EXCERPTED TEXT
3. Security Is Everything
NemoClaw exists because enterprises won't deploy agents without guardrails. And for good reason. Agents that can click and type have real failure modes:
Deleting the wrong emails
Exposing passwords
Making unauthorized transactions
CrowdStrike's CTO called these "known failure modes." Solve governance, win the enterprise.
4. Get Ready for Intelligence Brownouts
Something I'm thinking about: what happens when AI agents become infrastructure?
We're seeing early signs. When Claude Code went down recently, productivity dropped for teams that relied on it. Karpathy's autoresearch labs got wiped during an OAuth issue.
As agents become critical infrastructure, their reliability matters as much as electricity or internet. "Intelligence brownouts" - when AI agents aren't available - will be a real operational risk.
What Is GreatApeAI's Approach?
So where do we fit in all this?
We see OpenClaw and NemoClaw as validation of something we've believed from day one: AI employees need training, not just prompting.
An OpenClaw agent without training is like a new hire with no onboarding. Sure, they can use a computer. But they don't know your processes, preferences, edge cases.
That's what we solve. We train AI employees to work like your business works. Not generic agents for any software. Specific agents that know your specific workflows.
The harness layer (OpenClaw/NemoClaw) handles "how do I click and type." The training layer (GreatApeAI) handles "what should I actually do."
Both matter. And NVIDIA just proved the market is ready.
The Bottom Line
Jensen Huang doesn't throw around predictions lightly. When he calls OpenClaw the next ChatGPT, he's identifying a platform shift, not just a hype cycle.

RECORDS SHOWN
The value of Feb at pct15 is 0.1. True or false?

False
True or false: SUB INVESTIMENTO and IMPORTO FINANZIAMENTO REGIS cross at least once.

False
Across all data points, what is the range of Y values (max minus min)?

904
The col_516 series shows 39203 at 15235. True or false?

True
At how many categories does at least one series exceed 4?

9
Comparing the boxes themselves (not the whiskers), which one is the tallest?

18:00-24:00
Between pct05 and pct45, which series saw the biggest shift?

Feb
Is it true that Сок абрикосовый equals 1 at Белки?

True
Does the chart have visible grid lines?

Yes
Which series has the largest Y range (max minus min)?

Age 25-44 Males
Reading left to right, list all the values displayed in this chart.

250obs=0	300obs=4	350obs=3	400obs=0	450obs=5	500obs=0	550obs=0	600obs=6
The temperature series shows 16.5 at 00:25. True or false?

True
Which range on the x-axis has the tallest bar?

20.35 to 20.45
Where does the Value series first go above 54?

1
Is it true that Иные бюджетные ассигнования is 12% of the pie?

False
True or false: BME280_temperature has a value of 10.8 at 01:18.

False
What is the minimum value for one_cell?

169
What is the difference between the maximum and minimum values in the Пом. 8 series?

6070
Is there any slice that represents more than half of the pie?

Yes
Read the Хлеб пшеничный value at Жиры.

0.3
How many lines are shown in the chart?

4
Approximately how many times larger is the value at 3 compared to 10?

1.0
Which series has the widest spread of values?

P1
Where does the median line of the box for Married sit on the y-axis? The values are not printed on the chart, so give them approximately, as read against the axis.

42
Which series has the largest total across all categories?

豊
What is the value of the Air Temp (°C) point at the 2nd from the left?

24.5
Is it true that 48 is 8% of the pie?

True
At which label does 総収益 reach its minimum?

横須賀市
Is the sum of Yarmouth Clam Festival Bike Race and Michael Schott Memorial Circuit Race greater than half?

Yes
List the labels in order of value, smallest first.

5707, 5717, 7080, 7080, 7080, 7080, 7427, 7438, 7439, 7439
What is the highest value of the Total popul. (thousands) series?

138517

ACTIVITY 1
From the article on AI agents, rewrite the passage that begins at the words "We're seeing early" and stops after "not just prompting.", changing "electricity" to "water".
ACTIVITY 2
List the failure modes that the article on AI agents names for agents that can click and type.

WRITTEN REPLY 1
We're seeing early signs. When Claude Code went down recently, productivity dropped for teams that relied on it. Karpathy's autoresearch labs got wiped during an OAuth issue.
As agents become critical infrastructure, their reliability matters as much as water or internet. "Intelligence brownouts" - when AI agents aren't available - will be a real operational risk.
What Is GreatApeAI's Approach?
So where do we fit in all this?
We see OpenClaw and NemoClaw as validation of something we've believed from day one: AI employees need training, not just prompting.

WRITTEN REPLY 2
- Deleting the wrong emails
- Exposing passwords
- Making unauthorized transactions